▶ [Goal of the exercise]
Omit every picture while you reproduce the entries that follow word for word.

= Beginning of Section =

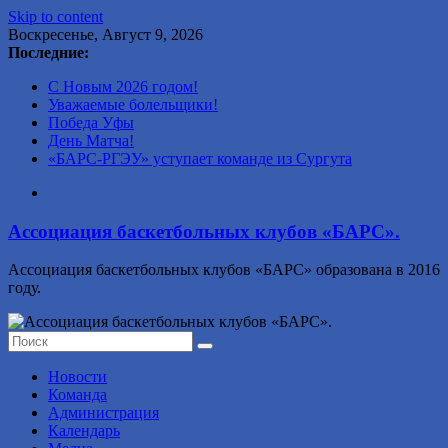
Skip to content
Воскресенье, Август 9, 2026
Последние:
С Новым 2026 годом!
Уважаемые болельщики!
Победа Уфы
День Матча!
«БАРС-РГЭУ» уступает команде из Сургута
Ассоциация баскетбольных клубов «БАРС».
Ассоциация баскетбольных клубов «БАРС» образована в 2016
году.
Новости
Команда
Администрация
Календарь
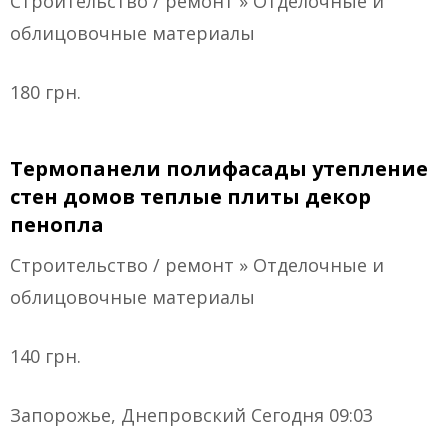
Строительство / ремонт » Отделочные и
облицовочные материалы
180 грн.
Термопанели полифасады утепление
стен домов теплые плиты декор
пенопла
Строительство / ремонт » Отделочные и
облицовочные материалы
140 грн.
Запорожье, Днепровский Сегодня 09:03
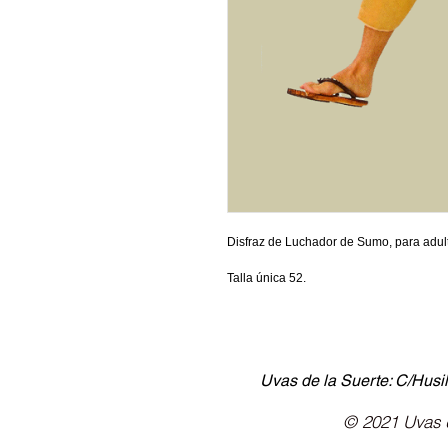
Disfraz de Luchador de Sumo, para adul
Talla única 52.
Uvas de la Suerte: C/Husil
© 2021 Uvas d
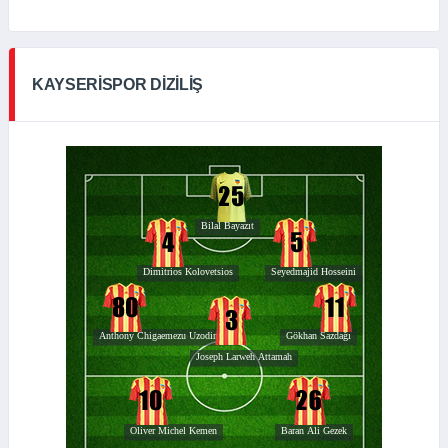
KAYSERISPOR DIZILIŞ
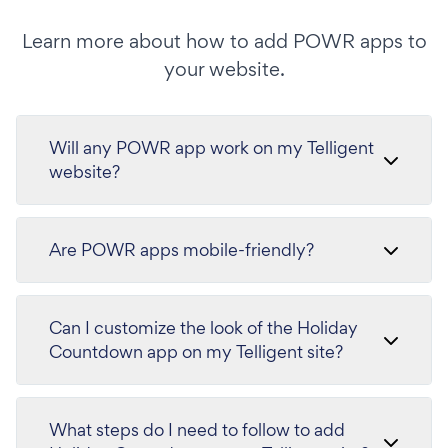
Learn more about how to add POWR apps to
your website.
Will any POWR app work on my Telligent
website?
Are POWR apps mobile-friendly?
Can I customize the look of the Holiday
Countdown app on my Telligent site?
What steps do I need to follow to add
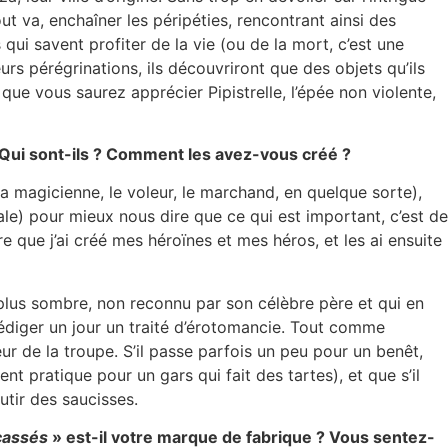
out va, enchaîner les péripéties, rencontrant ainsi des
i savent profiter de la vie (ou de la mort, c’est une
rs pérégrinations, ils découvriront que des objets qu’ils
 que vous saurez apprécier Pipistrelle, l’épée non violente,
 Qui sont-ils ? Comment les avez-vous créé ?
la magicienne, le voleur, le marchand, en quelque sorte),
iale) pour mieux nous dire que ce qui est important, c’est de
re que j’ai créé mes héroïnes et mes héros, et les ai ensuite
 plus sombre, non reconnu par son célèbre père et qui en
e rédiger un jour un traité d’érotomancie. Tout comme
teur de la troupe. S’il passe parfois un peu pour un benêt,
nt pratique pour un gars qui fait des tartes), et que s’il
utir des saucisses.
cassés
» est-il votre marque de fabrique ? Vous sentez-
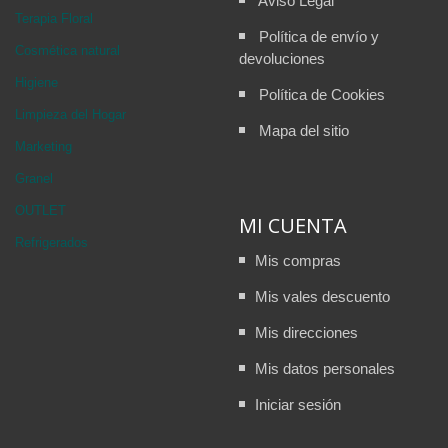
Aviso Legal
Terapia Floral
Política de envío y
Cosmética natural
devoluciones
Higiene
Política de Cookies
Limpieza del Hogar
Mapa del sitio
Marketing
Granel
OUTLET
MI CUENTA
Refrigerados
Mis compras
Mis vales descuento
Mis direcciones
Mis datos personales
Iniciar sesión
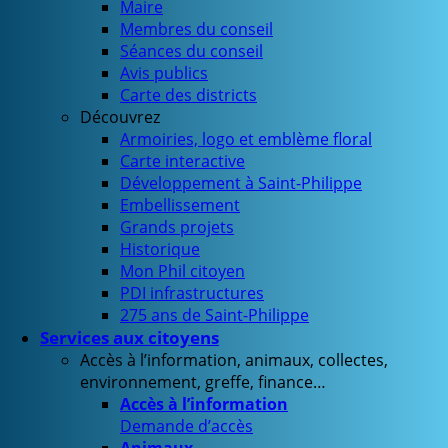
Maire
Membres du conseil
Séances du conseil
Avis publics
Carte des districts
Découvrez
Armoiries, logo et emblème floral
Carte interactive
Développement à Saint-Philippe
Embellissement
Grands projets
Historique
Mon Phil citoyen
PDI infrastructures
275 ans de Saint-Philippe
Services aux citoyens
Accès à l’information, animaux, collectes,
environnement, greffe, finance…
Accès à l’information
Demande d’accès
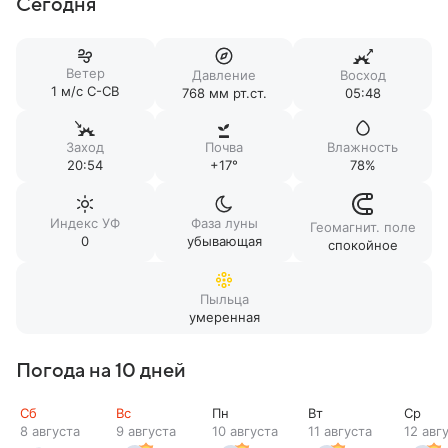
Сегодня
Ветер
Давление
Восход
1 м/c С-СВ
768 мм рт.ст.
05:48
Заход
Почва
Влажность
20:54
+17°
78%
Индекс УФ
Фаза луны
Геомагнит. поле
0
убывающая
спокойное
Пыльца
умеренная
Погода на 10 дней
Сб
Вс
Пн
Вт
Ср
8 августа
9 августа
10 августа
11 августа
12 авг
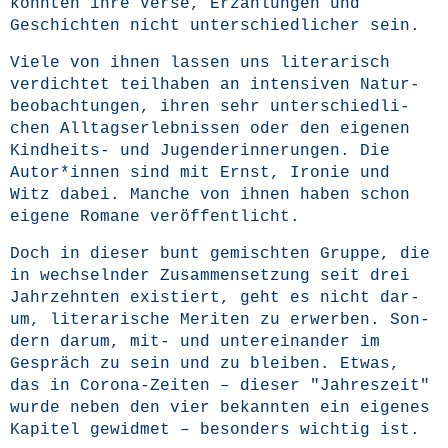
könn­ten ihre Ver­se, Erzäh­lun­gen und
Geschich­ten nicht unter­schied­li­cher sein.
Vie­le von ihnen las­sen uns lite­ra­risch
ver­dich­tet teil­ha­ben an inten­si­ven Natur­
be­ob­ach­tun­gen, ihren sehr unter­schied­li­
chen All­tags­er­leb­nis­sen oder den eige­nen
Kind­heits- und Jugend­er­in­ne­run­gen. Die
Autor*innen sind mit Ernst, Iro­nie und
Witz dabei. Man­che von ihnen haben schon
eige­ne Roma­ne veröffentlicht.
Doch in die­ser bunt gemisch­ten Grup­pe, die
in wech­seln­der Zusam­men­set­zung seit drei
Jahr­zehn­ten exis­tiert, geht es nicht dar­
um, lite­ra­ri­sche Meri­ten zu erwer­ben. Son­
dern dar­um, mit- und unter­ein­an­der im
Gespräch zu sein und zu blei­ben. Etwas,
das in Coro­na-Zei­ten – die­ser "Jah­res­zeit"
wur­de neben den vier bekann­ten ein eige­nes
Kapi­tel gewid­met – beson­ders wich­tig ist.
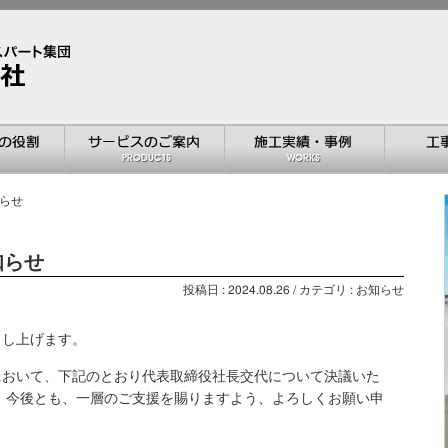
知らせ
知らせ
投稿日 : 2024.08.26 / カテゴリ : お知らせ
申し上げます。
において、下記のとおり代表取締役社長交代について決議いた
 今後とも、一層のご支援を賜りますよう、よろしくお願い申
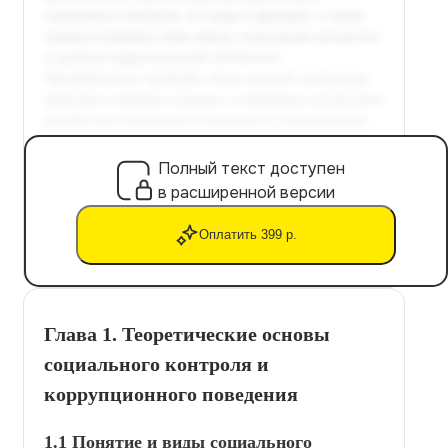
Полный текст доступен
в расширенной версии
Оплатить 399 р.
Глава 1. Теоретические основы
социального контроля и
коррупционного поведения
1.1 Понятие и виды социального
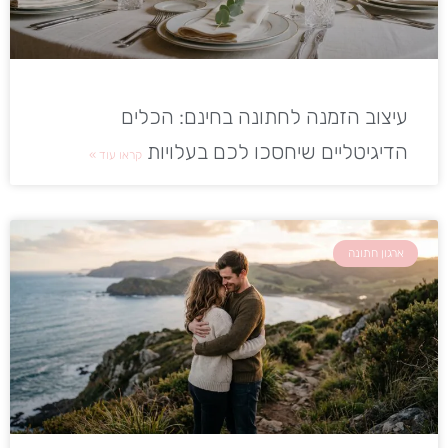
עיצוב הזמנה לחתונה בחינם: הכלים
הדיגיטליים שיחסכו לכם בעלויות
קראו עוד »
ארגון חתונה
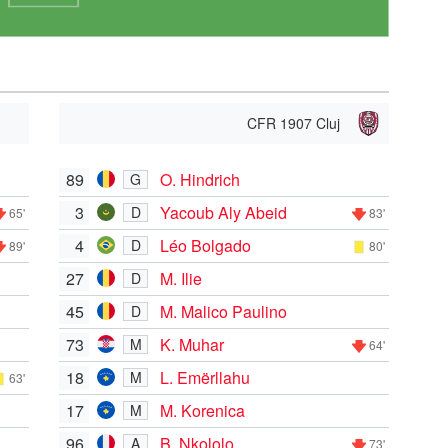
CFR 1907 Cluj
89
O. Hindrich
G
3
Yacoub Aly Abeid
D
65'
83'
4
Léo Bolgado
D
89'
80'
27
M. Ilie
D
45
M. Malico Paulino
D
73
K. Muhar
M
64'
18
L. Emërllahu
M
63'
17
M. Korenica
M
96
B. Nkololo
A
73'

= End of Section =

▶ [Response to the task]
Skip to content
Воскресенье, Август 9, 2026
Последние:
С Новым 2026 годом!
Уважаемые болельщики!
Победа Уфы
День Матча!
«БАРС-РГЭУ» уступает команде из Сургута
Ассоциация баскетбольных клубов «БАРС».
Ассоциация баскетбольных клубов «БАРС» образована в 2016
году.
Новости
Команда
Администрация
Календарь
Строительство / ремонт » Отделочные и
облицовочные материалы
180 грн.
Термопанели полифасады утепление
стен домов теплые плиты декор
пенопла
Строительство / ремонт » Отделочные и
облицовочные материалы
140 грн.
Запорожье, Днепровский Сегодня 09:03
Disfraz de Luchador de Sumo, para adul
Talla única 52.
Uvas de la Suerte: C/Husil
© 2021 Uvas d
KAYSERISPOR DIZILIŞ
Learn more about how to add POWR apps to
your website.
Will any POWR app work on my Telligent
website?
Are POWR apps mobile-friendly?
Can I customize the look of the Holiday
Countdown app on my Telligent site?
What steps do I need to follow to add
out va, enchaîner les péripéties, rencontrant ainsi des
i savent profiter de la vie (ou de la mort, c’est une
rs pérégrinations, ils découvriront que des objets qu’ils
 que vous saurez apprécier Pipistrelle, l’épée non violente,
 Qui sont-ils ? Comment les avez-vous créé ?
la magicienne, le voleur, le marchand, en quelque sorte),
iale) pour mieux nous dire que ce qui est important, c’est de
re que j’ai créé mes héroïnes et mes héros, et les ai ensuite
 plus sombre, non reconnu par son célèbre père et qui en
e rédiger un jour un traité d’érotomancie. Tout comme
teur de la troupe. S’il passe parfois un peu pour un benêt,
nt pratique pour un gars qui fait des tartes), et que s’il
utir des saucisses.
cassés
» est-il votre marque de fabrique ? Vous sentez-
Aviso Legal
Terapia Floral
Política de envío y
Cosmética natural
devoluciones
Higiene
Política de Cookies
Limpieza del Hogar
Mapa del sitio
Marketing
Granel
OUTLET
MI CUENTA
Refrigerados
Mis compras
Mis vales descuento
Mis direcciones
Mis datos personales
Iniciar sesión
Maire
Membres du conseil
Séances du conseil
Avis publics
Carte des districts
Découvrez
Armoiries, logo et emblème floral
Carte interactive
Développement à Saint-Philippe
Embellissement
Grands projets
Historique
Mon Phil citoyen
PDI infrastructures
275 ans de Saint-Philippe
Services aux citoyens
Accès à l’information, animaux, collectes,
environnement, greffe, finance…
Accès à l’information
Demande d’accès
Сегодня
Ветер
Давление
Восход
1 м/c С-СВ
768 мм рт.ст.
05:48
Заход
Почва
Влажность
20:54
+17°
78%
Индекс УФ
Фаза луны
Геомагнит. поле
0
убывающая
спокойное
Пыльца
умеренная
Погода на 10 дней
Сб
Вс
Пн
Вт
Ср
8 августа
9 августа
10 августа
11 августа
12 авг
könn­ten ihre Ver­se, Erzäh­lun­gen und
Geschich­ten nicht unter­schied­li­cher sein.
Vie­le von ihnen las­sen uns lite­ra­risch
ver­dich­tet teil­ha­ben an inten­si­ven Natur­
be­ob­ach­tun­gen, ihren sehr unter­schied­li­
chen All­tags­er­leb­nis­sen oder den eige­nen
Kind­heits- und Jugend­er­in­ne­run­gen. Die
Autor*innen sind mit Ernst, Iro­nie und
Witz dabei. Man­che von ihnen haben schon
eige­ne Roma­ne veröffentlicht.
Doch in die­ser bunt gemisch­ten Grup­pe, die
in wech­seln­der Zusam­men­set­zung seit drei
Jahr­zehn­ten exis­tiert, geht es nicht dar­
um, lite­ra­ri­sche Meri­ten zu erwer­ben. Son­
dern dar­um, mit- und unter­ein­an­der im
Gespräch zu sein und zu blei­ben. Etwas,
das in Coro­na-Zei­ten – die­ser "Jah­res­zeit"
wur­de neben den vier bekann­ten ein eige­nes
Kapi­tel gewid­met – beson­ders wich­tig ist.
知らせ
知らせ
投稿日 : 2024.08.26 / カテゴリ : お知らせ
申し上げます。
において、下記のとおり代表取締役社長交代について決議いた
 今後とも、一層のご支援を賜りますよう、よろしくお願い申
Полный текст доступен
в расширенной версии
Оплатить 399 р.
Глава 1. Теоретические основы
социального контроля и
коррупционного поведения
1.1 Понятие и виды социального
עיצוב הזמנה לחתונה בחינם: הכלים
הדיגיטליים שיחסכו לכם בעלויות
קראו עוד »
ארגון חתונה
CFR 1907 Cluj
89
O. Hindrich
G
3
Yacoub Aly Abeid
D
65'
83'
4
Léo Bolgado
D
89'
80'
27
M. Ilie
D
45
M. Malico Paulino
D
73
K. Muhar
M
64'
18
L. Emërllahu
M
63'
17
M. Korenica
M
96
B. Nkololo
A
73'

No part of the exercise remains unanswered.